Elsewhere in the peninsula, Alger County had 53 confirmed cases and 14 probable cases; Baraga County had 49 confirmed cases, 12 probable cases and 4 deaths; Chippewa County had 58 confirmed cases and 37 probable cases; Dickinson County had 349 confirmed cases, 6 probable case and 4 deaths; Gogebic County had 188 confirmed cases, 18 probable cases, 1 death and 1probable death; Houghton County had 675 confirmed cases, 146 probable cases and 5 deaths; Iron County had 297 confirmed cases, 13 probable cases and 16 deaths; Keweenaw County had 14 confirmed cases; Luce County had 23 confirmed cases and 9 probable case; Mackinac County had 90 confirmed cases and 28 probable cases; Marquette County had 475 confirmed cases, 104 probable cases and 12 deaths; and Ontonagon County had 55 confirmed cases and 4 probable cases.

The LMAS District Health Department is reporting a growing number of cases of COVID-19 in Alger County associated with an event on October 2, 2020 at the American Legion.
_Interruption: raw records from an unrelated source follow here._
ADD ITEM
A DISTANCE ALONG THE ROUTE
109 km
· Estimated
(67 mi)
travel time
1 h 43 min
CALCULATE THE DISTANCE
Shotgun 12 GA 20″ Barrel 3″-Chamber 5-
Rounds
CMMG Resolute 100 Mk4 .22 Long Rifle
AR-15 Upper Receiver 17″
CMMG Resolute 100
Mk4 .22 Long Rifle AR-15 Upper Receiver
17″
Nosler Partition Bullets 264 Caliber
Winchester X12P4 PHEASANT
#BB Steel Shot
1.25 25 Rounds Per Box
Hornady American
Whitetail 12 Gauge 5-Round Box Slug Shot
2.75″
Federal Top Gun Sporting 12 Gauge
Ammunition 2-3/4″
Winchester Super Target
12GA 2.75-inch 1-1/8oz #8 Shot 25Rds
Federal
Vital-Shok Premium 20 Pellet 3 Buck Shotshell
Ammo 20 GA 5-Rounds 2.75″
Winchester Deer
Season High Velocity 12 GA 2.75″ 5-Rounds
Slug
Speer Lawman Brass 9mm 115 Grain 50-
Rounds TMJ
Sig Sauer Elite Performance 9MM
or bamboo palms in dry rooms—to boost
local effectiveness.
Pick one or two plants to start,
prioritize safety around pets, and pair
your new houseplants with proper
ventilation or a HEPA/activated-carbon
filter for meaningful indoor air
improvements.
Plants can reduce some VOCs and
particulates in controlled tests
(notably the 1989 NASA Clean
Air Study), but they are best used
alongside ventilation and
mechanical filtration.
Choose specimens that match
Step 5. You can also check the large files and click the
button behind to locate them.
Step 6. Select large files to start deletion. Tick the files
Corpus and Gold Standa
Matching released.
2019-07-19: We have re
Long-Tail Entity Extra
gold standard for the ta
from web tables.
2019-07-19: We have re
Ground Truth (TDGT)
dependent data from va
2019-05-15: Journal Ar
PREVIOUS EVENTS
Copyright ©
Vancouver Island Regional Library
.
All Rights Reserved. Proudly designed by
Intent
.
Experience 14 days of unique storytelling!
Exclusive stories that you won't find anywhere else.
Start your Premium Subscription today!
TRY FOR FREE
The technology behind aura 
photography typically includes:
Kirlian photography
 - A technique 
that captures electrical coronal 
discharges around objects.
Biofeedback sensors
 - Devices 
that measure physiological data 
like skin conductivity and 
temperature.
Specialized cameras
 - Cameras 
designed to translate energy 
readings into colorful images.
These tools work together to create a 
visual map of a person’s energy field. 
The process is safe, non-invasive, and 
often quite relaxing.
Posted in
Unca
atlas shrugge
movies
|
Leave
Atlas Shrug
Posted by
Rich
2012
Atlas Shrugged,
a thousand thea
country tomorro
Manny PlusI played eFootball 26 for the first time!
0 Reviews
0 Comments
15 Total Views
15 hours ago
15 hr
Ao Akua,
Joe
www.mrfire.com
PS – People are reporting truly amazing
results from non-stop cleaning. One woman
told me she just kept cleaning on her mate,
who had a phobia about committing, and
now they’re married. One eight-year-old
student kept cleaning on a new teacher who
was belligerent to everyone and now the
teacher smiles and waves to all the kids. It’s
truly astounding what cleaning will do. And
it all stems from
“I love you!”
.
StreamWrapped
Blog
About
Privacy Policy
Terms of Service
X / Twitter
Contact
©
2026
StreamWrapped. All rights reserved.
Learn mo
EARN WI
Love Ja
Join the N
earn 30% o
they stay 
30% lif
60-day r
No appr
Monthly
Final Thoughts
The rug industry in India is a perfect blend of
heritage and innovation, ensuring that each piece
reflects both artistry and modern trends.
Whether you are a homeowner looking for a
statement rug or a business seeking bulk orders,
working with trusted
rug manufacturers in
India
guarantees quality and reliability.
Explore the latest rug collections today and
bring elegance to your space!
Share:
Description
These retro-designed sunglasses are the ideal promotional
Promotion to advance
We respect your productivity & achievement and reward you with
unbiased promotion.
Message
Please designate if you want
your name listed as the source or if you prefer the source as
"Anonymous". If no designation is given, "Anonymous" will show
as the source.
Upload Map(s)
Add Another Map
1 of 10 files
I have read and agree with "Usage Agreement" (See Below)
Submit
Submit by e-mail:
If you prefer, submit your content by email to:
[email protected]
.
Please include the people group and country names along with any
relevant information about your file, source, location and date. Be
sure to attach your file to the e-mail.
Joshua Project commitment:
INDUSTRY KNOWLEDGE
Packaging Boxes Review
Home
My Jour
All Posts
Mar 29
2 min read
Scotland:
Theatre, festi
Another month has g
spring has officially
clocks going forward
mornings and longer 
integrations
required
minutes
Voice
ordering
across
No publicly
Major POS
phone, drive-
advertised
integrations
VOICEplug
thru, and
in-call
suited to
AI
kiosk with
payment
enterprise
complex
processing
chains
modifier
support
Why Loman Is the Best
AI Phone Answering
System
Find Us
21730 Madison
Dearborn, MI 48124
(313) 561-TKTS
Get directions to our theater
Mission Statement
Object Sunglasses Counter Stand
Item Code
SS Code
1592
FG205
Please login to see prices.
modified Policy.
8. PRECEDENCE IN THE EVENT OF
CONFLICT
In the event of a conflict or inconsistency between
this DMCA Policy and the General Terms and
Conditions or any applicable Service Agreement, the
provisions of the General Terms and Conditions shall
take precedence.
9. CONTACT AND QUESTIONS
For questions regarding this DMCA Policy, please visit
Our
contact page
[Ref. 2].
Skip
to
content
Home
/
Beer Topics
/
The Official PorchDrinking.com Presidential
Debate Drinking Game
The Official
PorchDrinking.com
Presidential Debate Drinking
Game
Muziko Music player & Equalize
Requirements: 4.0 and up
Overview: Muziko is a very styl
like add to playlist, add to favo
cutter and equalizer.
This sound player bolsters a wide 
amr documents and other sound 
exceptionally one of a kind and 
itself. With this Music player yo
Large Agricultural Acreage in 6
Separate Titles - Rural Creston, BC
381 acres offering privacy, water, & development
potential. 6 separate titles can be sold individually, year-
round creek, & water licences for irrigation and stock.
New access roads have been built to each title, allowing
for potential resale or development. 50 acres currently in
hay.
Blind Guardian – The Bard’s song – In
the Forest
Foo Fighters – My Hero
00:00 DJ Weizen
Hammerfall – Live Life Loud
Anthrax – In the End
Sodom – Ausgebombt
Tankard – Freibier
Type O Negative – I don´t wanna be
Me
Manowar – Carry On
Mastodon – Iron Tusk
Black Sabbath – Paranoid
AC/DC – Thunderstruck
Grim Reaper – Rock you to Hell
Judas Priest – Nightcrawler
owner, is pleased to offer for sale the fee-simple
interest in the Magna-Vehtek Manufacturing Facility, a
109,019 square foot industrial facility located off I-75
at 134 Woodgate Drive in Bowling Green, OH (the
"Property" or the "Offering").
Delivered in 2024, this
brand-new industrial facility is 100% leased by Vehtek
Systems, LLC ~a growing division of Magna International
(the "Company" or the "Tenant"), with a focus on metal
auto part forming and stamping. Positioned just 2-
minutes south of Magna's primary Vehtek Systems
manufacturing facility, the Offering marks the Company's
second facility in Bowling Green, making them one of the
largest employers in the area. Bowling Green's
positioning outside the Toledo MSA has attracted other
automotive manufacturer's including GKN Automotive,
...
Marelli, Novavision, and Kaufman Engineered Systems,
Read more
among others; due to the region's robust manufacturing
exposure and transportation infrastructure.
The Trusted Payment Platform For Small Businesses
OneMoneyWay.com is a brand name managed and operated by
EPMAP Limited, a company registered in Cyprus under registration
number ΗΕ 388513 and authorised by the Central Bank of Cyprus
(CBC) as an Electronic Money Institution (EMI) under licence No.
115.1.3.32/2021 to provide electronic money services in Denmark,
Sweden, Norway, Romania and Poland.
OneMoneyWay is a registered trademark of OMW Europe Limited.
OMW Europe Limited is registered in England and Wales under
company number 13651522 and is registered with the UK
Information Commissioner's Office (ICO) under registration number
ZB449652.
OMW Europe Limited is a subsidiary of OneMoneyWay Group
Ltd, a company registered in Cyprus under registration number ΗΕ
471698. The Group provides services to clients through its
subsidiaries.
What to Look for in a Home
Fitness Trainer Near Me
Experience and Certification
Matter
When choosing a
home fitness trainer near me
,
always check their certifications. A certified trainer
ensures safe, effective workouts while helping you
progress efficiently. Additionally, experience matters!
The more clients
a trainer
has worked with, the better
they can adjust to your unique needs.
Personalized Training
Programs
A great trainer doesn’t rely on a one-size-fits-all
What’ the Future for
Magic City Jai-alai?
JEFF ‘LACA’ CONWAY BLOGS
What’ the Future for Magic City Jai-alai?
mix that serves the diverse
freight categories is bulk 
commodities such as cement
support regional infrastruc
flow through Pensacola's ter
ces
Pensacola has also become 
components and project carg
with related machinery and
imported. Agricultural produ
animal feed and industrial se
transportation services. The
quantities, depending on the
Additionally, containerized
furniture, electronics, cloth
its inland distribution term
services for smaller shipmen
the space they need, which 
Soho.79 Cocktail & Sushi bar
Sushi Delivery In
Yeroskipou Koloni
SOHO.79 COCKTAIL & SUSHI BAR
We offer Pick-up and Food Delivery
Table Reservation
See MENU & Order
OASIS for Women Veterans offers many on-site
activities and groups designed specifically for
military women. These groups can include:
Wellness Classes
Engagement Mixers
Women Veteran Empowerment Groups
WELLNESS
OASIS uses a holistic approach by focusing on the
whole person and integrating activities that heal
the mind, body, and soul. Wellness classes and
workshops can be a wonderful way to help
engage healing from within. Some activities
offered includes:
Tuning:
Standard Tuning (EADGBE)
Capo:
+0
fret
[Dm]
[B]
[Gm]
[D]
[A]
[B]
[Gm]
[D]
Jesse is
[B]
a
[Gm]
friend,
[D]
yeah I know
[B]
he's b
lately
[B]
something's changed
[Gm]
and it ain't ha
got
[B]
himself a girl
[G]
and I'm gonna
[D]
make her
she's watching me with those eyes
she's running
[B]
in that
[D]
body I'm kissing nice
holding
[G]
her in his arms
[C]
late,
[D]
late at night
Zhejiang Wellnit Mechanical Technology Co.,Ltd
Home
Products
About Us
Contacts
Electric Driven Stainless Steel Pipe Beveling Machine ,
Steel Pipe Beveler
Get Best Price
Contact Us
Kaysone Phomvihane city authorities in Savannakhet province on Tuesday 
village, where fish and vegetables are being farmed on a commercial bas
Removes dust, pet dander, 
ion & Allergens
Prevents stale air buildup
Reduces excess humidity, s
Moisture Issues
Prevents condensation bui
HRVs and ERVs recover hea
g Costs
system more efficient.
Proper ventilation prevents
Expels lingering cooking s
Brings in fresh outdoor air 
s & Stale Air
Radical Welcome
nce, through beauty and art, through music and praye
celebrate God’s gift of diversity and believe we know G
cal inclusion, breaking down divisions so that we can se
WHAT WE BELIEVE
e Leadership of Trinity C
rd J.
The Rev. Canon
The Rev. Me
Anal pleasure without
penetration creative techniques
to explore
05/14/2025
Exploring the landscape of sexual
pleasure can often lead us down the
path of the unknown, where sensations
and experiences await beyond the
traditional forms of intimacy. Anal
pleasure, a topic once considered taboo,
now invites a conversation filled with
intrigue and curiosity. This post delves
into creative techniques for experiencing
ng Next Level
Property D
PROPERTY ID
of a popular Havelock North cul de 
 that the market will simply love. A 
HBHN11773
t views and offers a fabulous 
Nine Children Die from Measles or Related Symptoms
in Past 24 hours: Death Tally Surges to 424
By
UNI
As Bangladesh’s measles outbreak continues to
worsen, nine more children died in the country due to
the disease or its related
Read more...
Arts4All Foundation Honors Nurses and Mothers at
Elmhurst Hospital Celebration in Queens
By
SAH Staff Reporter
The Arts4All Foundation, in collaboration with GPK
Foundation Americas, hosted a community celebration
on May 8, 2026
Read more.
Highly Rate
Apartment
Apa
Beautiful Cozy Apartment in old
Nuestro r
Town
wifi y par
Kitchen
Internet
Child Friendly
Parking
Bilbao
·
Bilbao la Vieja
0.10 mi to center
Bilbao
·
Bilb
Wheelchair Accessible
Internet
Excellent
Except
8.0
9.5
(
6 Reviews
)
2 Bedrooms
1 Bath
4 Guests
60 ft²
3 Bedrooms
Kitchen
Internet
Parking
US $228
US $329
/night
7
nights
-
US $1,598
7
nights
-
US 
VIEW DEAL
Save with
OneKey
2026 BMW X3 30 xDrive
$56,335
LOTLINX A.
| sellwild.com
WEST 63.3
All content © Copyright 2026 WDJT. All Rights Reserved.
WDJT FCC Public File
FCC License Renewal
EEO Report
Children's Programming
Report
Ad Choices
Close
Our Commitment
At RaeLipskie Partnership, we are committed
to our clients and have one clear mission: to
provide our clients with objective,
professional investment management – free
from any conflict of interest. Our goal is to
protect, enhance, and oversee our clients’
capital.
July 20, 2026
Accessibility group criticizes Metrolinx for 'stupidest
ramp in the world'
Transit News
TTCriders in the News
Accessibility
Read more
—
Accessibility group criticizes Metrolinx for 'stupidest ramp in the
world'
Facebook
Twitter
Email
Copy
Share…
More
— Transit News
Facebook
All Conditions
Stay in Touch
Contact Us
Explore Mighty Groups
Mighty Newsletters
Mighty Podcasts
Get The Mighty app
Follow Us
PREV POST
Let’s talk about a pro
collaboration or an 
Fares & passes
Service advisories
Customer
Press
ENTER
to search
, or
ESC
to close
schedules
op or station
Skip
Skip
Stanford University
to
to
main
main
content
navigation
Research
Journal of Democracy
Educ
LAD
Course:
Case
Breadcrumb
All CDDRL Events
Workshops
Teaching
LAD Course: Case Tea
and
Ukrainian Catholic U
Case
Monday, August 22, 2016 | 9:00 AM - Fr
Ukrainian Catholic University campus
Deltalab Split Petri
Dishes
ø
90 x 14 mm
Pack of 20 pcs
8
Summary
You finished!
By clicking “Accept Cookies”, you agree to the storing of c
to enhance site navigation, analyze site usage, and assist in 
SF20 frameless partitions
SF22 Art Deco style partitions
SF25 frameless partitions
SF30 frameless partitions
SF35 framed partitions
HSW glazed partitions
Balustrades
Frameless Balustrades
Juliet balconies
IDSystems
The Legion closed on October 5 due to two positive cases in persons who were in attendance. As of October 11, the number of cases associated with the October 2 event has grown to 24.Anyone who was at the Legion on October 2 and have symptoms should contact their healthcare provider. If you have been notified by LMAS as being a close contact of any person with COVID-19 and told to quarantine from 14 days of your last contact with them, follow those quarantine guidelines. If you have been notified as testing positive for COVID-19, please follow your isolation instructions. According to the American Legion – Munising Facebook page, they will remain closed until at least November 1.

“LMAS continues to ask each of you to work with us to keep our communities safe. We do not yet fully know everything about this novel (new) coronavirus, including the long-term negative health impacts such as lung, cardiovascular and neurological system damage, which are already being seen in some who have recovered from their initial bout with the virus.

If is really important that you answer the phone if the health department contacts you, and please follow the quarantine and isolation instructions provided to you.” health officials said. “Please wear a clean cloth face covering whenever you are in public, wash your hands, stay home if you don’t feel well, and please avoid large gatherings. We have to take care of each other, but to be successful, we must work together.”